Portraits of The Infamous touch us with a titillating fear much the same way a carnival ride scares us with a brush with the possibility of death. When we view images such as Jack the Ripper’s last victim in her bloodied bed, or stare at the vacant eyes of Dr. Harold Shipman, the British doctor who “euthanised” hundreds of his patients, we are horrified and fascinated at the same time. What feelings are evoked when we see the face of Charles Manson, now in his 60’s, applying for parole, next to the photograph of Sharon Tate, his victim, stopped forever in her youth? How can a murderer be a victim as well? How was Hitler’s portrait-smith, Hoffman, able to produce such stylized photographs of a genocidal manic, and how do we respond to a portrait of Milosovich, proclaiming innocence while the bodies of thousands of Serbs are exhumed from mass graves. Does our morbid fascination with the psychopathic murderer reflect recognition of our own dark side? Do we recognize our own family in the face of the murderer, or do we identify only with the victim? What do we see when we gaze at the young faces of John Venables and Robert Thompson, the two ten-year-old boys who tortured and murdered two-year-old Jamie Bolger, and left him on a railroad track in 1993? What prevents us from being the murderer? or the victim?

 

Do images of The Famous reflect our longings for recognition and admiration? Do famous people seek to embrace immortality through their fame? Today, young people seem obsessed with fame as though it would rescue them from their own seemingly empty existence. Is this obsession a result of being afraid of anonymity? With the population of the world exploding our ‘ignoble’ anonymity increases exponentially. It is as though we scramble for a photograph to affirm our existence. We may be convinced that fame and recognition will somehow make us happy. Yet when we see a recent portrait of Michael Jackson, we know that fame does anything but affirm self-esteem.
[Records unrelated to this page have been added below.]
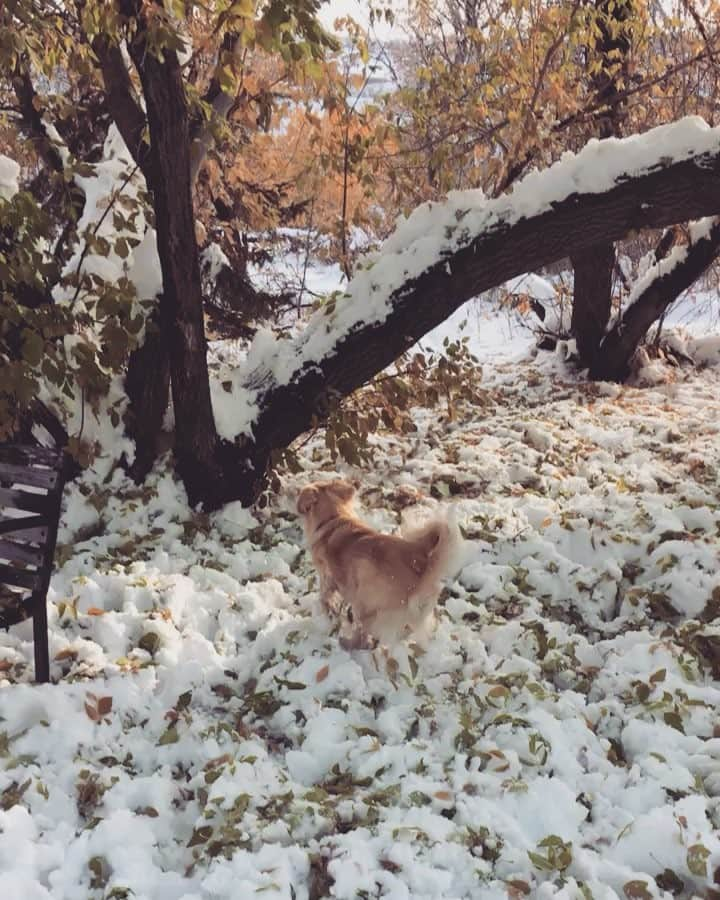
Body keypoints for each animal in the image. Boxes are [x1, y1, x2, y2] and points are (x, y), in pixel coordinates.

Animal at [296, 478, 456, 648]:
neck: (333, 518)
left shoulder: (326, 575)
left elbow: (324, 595)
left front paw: (327, 609)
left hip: (362, 600)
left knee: (362, 636)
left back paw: (347, 643)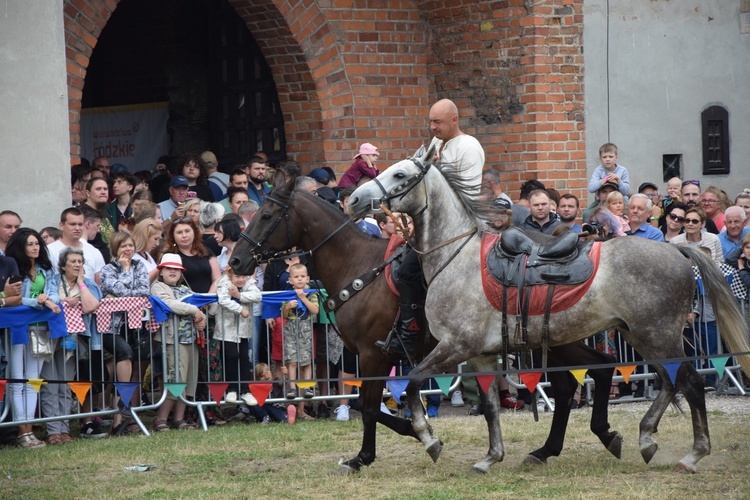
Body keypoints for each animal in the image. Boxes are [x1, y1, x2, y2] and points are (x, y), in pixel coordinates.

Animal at [352, 144, 750, 472]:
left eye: (400, 175)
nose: (355, 199)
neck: (456, 256)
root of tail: (678, 251)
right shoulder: (480, 354)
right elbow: (490, 406)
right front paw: (490, 457)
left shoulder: (454, 346)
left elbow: (413, 385)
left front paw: (428, 437)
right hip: (640, 335)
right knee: (670, 382)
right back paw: (645, 437)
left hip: (658, 335)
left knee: (691, 383)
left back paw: (692, 454)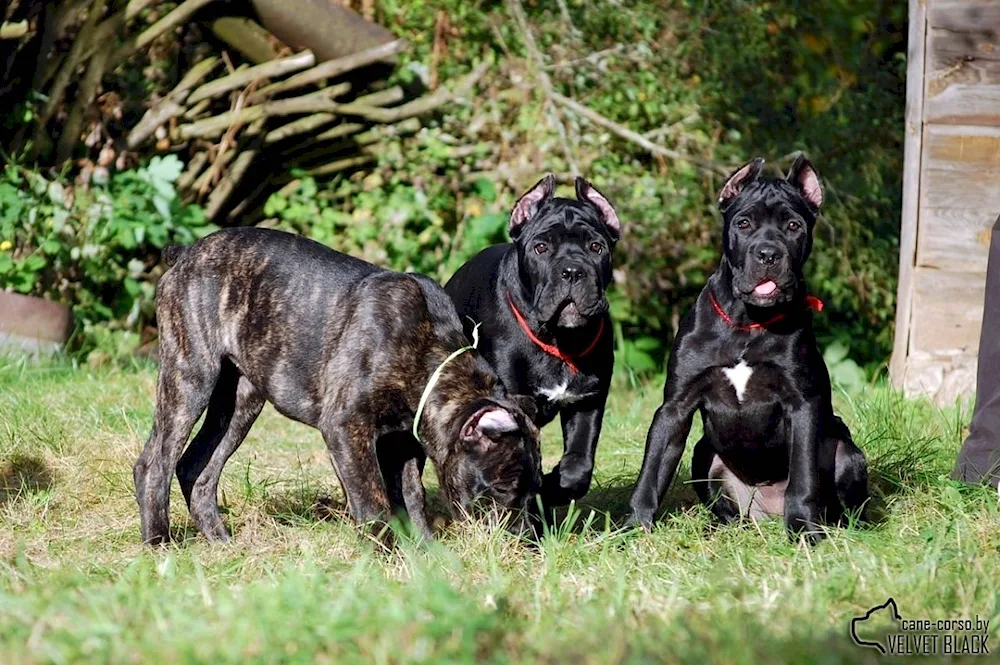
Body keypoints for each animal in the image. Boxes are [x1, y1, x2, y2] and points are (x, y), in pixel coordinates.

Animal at [444, 174, 616, 506]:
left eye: (596, 247)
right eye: (540, 248)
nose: (572, 271)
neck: (559, 338)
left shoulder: (587, 401)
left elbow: (578, 464)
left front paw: (553, 485)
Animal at [628, 157, 872, 544]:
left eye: (793, 226)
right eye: (744, 223)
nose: (768, 254)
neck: (748, 321)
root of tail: (763, 513)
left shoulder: (802, 405)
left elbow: (803, 478)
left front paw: (803, 530)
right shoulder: (675, 407)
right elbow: (651, 473)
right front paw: (633, 527)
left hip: (845, 452)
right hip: (704, 453)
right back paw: (716, 527)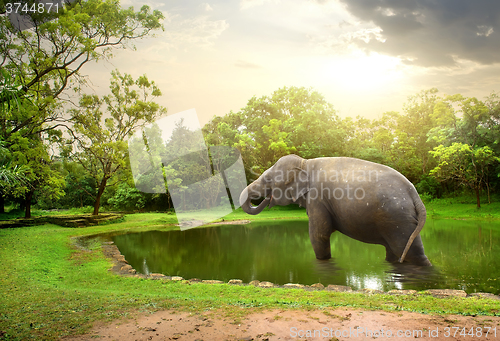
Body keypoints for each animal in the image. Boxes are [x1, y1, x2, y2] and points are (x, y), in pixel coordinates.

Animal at [240, 154, 432, 266]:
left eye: (268, 180)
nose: (266, 199)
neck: (305, 163)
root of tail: (413, 192)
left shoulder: (317, 198)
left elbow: (319, 234)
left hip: (397, 218)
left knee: (411, 252)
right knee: (395, 251)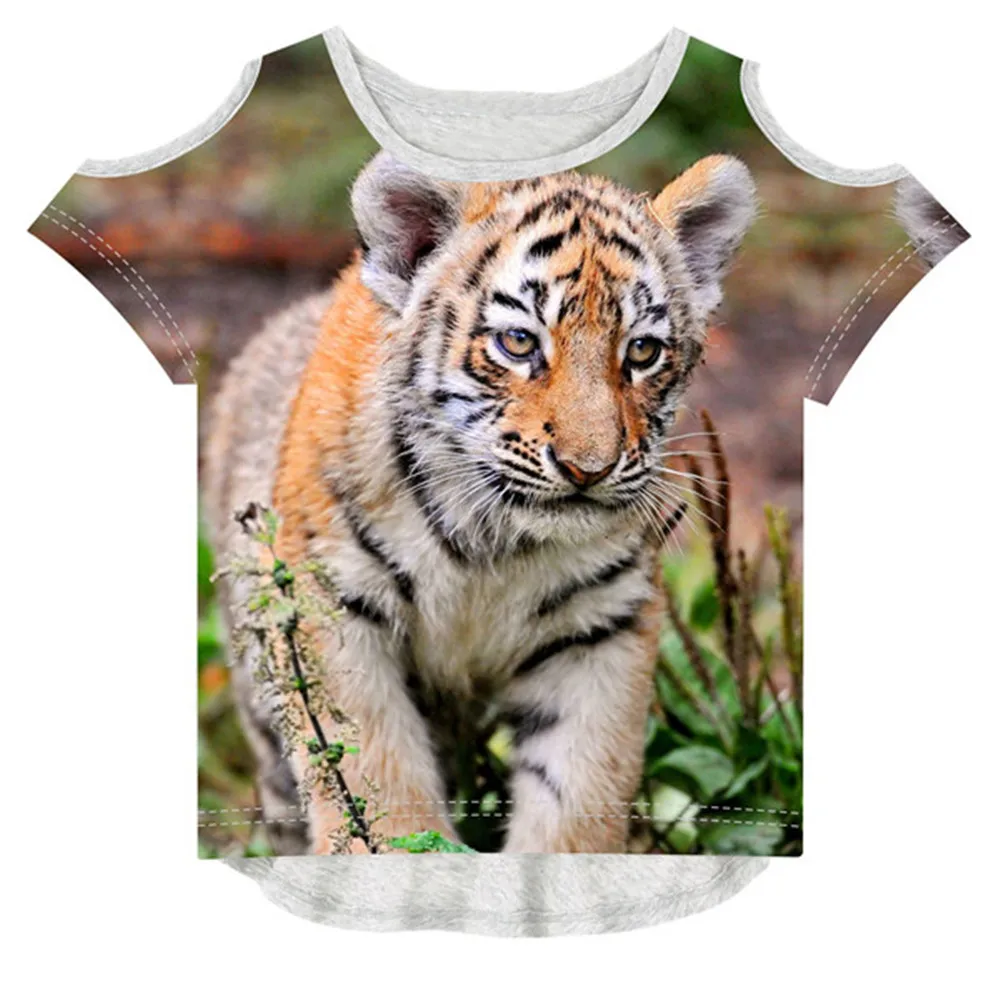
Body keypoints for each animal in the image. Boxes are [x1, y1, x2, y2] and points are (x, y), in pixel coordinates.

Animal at [205, 150, 757, 854]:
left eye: (641, 350)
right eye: (518, 344)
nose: (589, 468)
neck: (491, 543)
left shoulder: (600, 630)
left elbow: (579, 800)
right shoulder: (332, 608)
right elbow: (377, 787)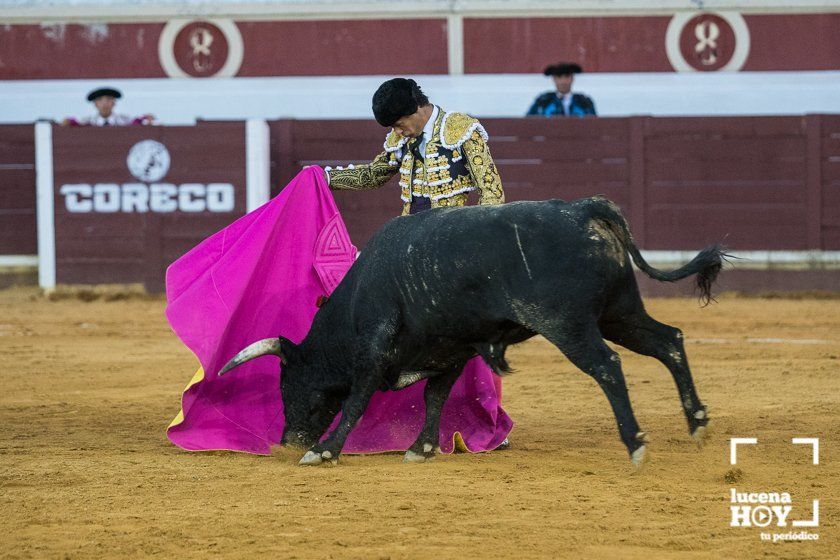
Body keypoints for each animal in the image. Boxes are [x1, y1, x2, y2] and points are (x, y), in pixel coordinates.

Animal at [220, 197, 724, 468]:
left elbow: (357, 401)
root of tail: (585, 208)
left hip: (569, 325)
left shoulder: (374, 351)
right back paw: (697, 423)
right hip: (619, 313)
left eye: (287, 382)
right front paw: (421, 448)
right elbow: (435, 397)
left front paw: (324, 452)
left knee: (608, 365)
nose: (288, 439)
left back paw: (636, 443)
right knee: (669, 341)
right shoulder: (449, 350)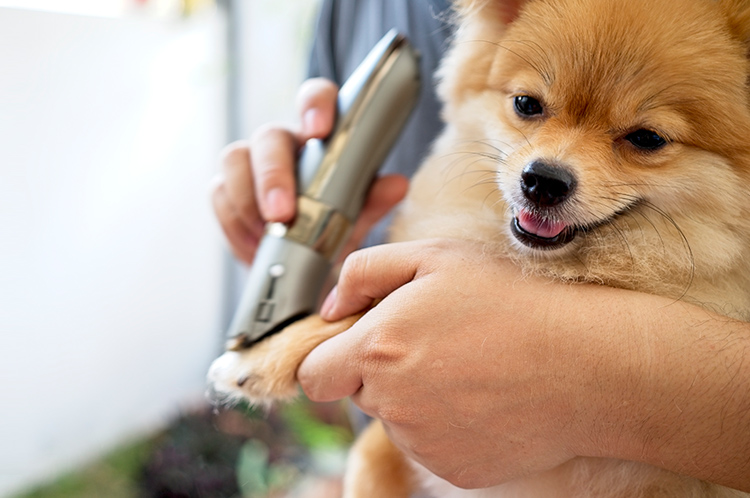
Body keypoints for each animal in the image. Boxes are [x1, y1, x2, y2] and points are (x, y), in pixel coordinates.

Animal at [209, 0, 750, 496]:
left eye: (647, 139)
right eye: (527, 104)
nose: (542, 180)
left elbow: (371, 308)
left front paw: (262, 356)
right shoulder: (378, 454)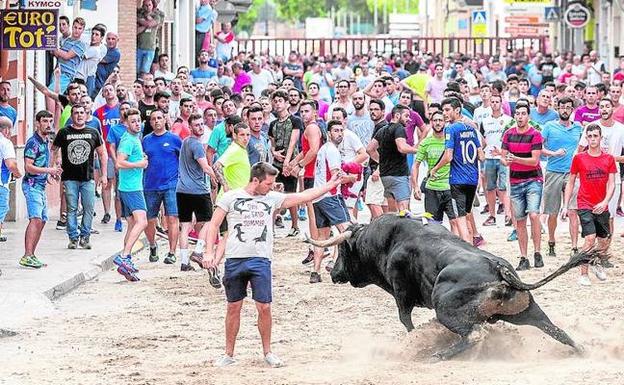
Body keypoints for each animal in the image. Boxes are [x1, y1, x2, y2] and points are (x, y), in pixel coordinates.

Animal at [304, 214, 596, 358]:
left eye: (342, 250)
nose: (333, 272)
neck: (386, 241)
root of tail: (499, 268)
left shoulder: (401, 292)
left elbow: (405, 321)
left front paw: (413, 340)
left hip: (445, 309)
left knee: (473, 334)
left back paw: (441, 354)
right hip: (526, 312)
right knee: (555, 329)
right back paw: (581, 349)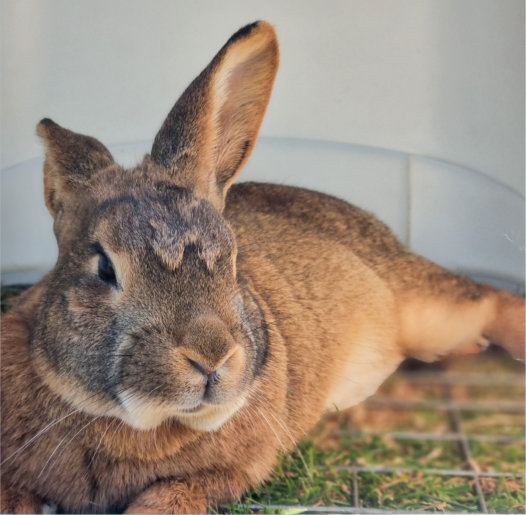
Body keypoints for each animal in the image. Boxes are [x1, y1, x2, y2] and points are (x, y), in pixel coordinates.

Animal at [1, 21, 526, 515]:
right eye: (105, 268)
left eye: (233, 260)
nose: (211, 359)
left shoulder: (228, 474)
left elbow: (172, 494)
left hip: (428, 313)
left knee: (489, 298)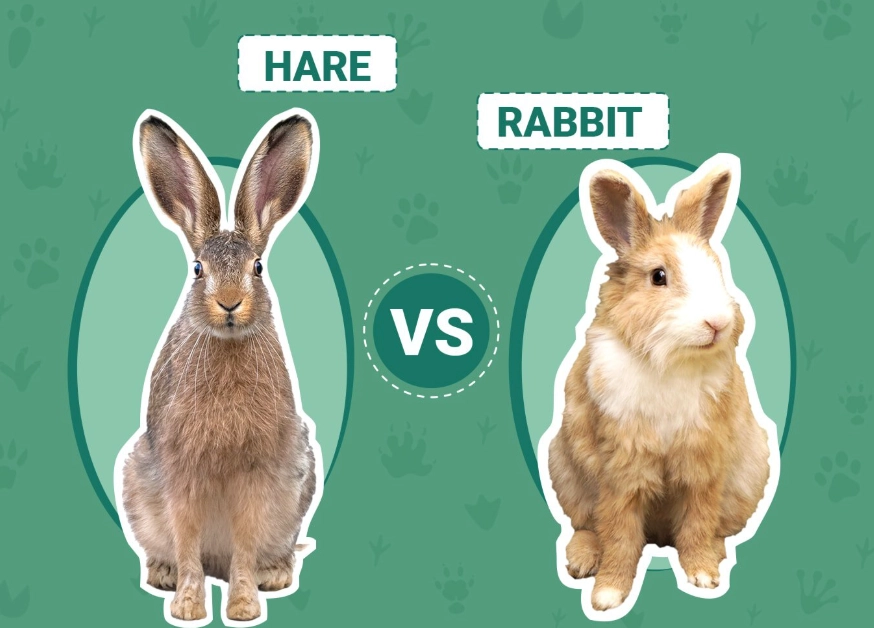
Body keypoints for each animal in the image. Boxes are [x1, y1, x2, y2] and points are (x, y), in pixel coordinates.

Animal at [119, 109, 320, 623]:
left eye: (258, 268)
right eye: (197, 270)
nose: (230, 303)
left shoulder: (257, 475)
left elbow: (245, 546)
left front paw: (245, 607)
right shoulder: (180, 472)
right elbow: (186, 539)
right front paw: (188, 608)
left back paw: (275, 575)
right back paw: (163, 575)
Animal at [547, 157, 773, 613]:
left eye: (717, 271)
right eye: (658, 277)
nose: (717, 323)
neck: (670, 359)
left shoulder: (703, 460)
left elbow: (698, 520)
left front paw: (703, 575)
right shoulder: (621, 464)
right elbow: (619, 531)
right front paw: (607, 596)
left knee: (717, 528)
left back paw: (716, 557)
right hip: (566, 472)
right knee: (587, 526)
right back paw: (581, 562)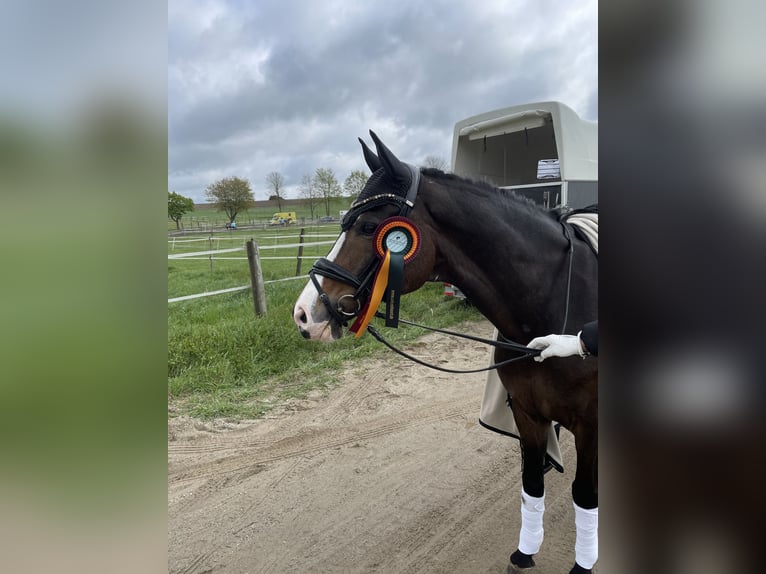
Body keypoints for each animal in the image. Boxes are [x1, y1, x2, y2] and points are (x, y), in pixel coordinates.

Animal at [294, 132, 600, 574]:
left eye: (370, 227)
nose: (304, 315)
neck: (555, 299)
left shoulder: (591, 424)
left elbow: (585, 494)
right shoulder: (528, 413)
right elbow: (532, 482)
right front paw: (524, 554)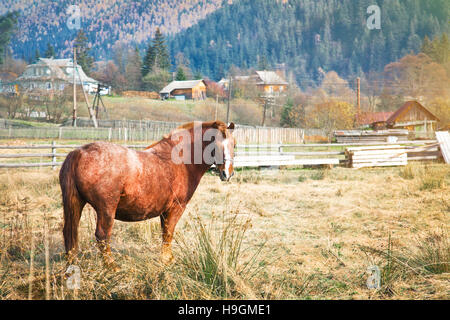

Who is not moved to pity by the photograph of Marilyn Monroe’s corpse taken at the morgue and particularly when contrasted with images of her at the height of her fame? What do the mug shots of Hugh Grant and Divine Brown hold for us? What of the portraits of the now dead Diana? The Perfect and the Posed? What price immortality? Can the loss of anonymity be too high a price to pay? And for what?

What longing does a portrait answer?